CES: Millennials Want Enhanced Driving Experience

Car buyers — particularly millennials — are no longer as susceptible to the industry’s traditional marketing tropes of styling, horsepower and handling.

Instead, according to The Hollywood Reporter, they see the car as an extension of their digital lives, and increasingly demand that it mesh seamlessly with their smart phones, tablets and other personal tech.

A Compass Intelligence survey of smart phone-owning drivers released in December concluded that "the primary needs and wants out of technology ... is the enhancement of the driving experience."
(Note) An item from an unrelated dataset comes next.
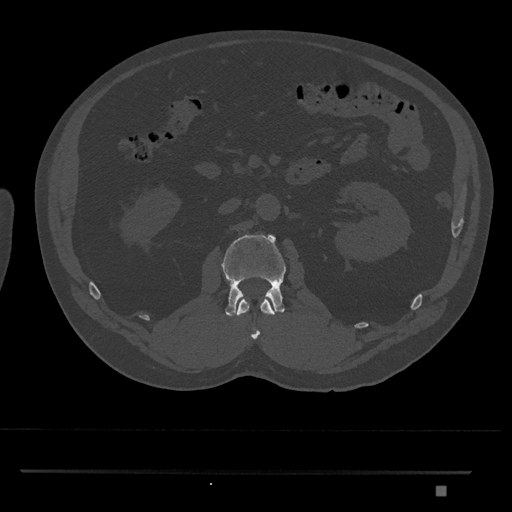
CT including the spine, one axial slice. Position 778 of 1134 along the scan axis. 120 kVp. Bone window (W 1800 / L 400 HU). 0.5 mm slice thickness. 512 × 512 image matrix, field of view 429 × 429 mm. Patient: male, 65 years. Case-level facts recorded for this patient, not image findings: primary cancer: prostate.
Annotated regions visible in this slice (semi-automatic segmentation, software-assisted and operator-edited):
- L1 vertebra: bounding box [x1, y1, x2, y2] px = [236, 298, 275, 340]
- L2 vertebra: [222, 234, 286, 317]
The Consumer Electronics Association predicts that sales of factory-installed technologies in cars will reach $11 billion in 2015 as drivers embrace 4G LTE connectivity, which turns a car into a rolling WiFi hotspot, as well as adaptive cruise control, parking assist and collision avoidance and other systems that enhance safety and offer a preview of self-driving cars, which will become increasingly commonplace in the next 10 years.

Apple's Car Play
At CES, start Tuesday, expect to see Apple's CarPlay and Google's Android Auto debut in 2015 production cars. Each allows a driver to plug a smart phone running Apple's iOS or Google's Android operating systems into a car's USB port and control it from the infotainment touch screen. Although consumers are eager to adopt CarPlay and Android Auto, car manufacturers are less than thrilled to share space on their proprietary infotainment systems out of concern that Google and Apple could gain access to the trove of data about a car owner's location, purchases and other personal information.

The duopoly theoretically compels manufacturers to choose one system or the other — Apple has signed up Mercedes, Volvo, Jaguar and BMW — but the reality will probably more closely resemble the compromise Hyundai will unveil at CES: an infotainment unit that integrates both the Apple and Android systems.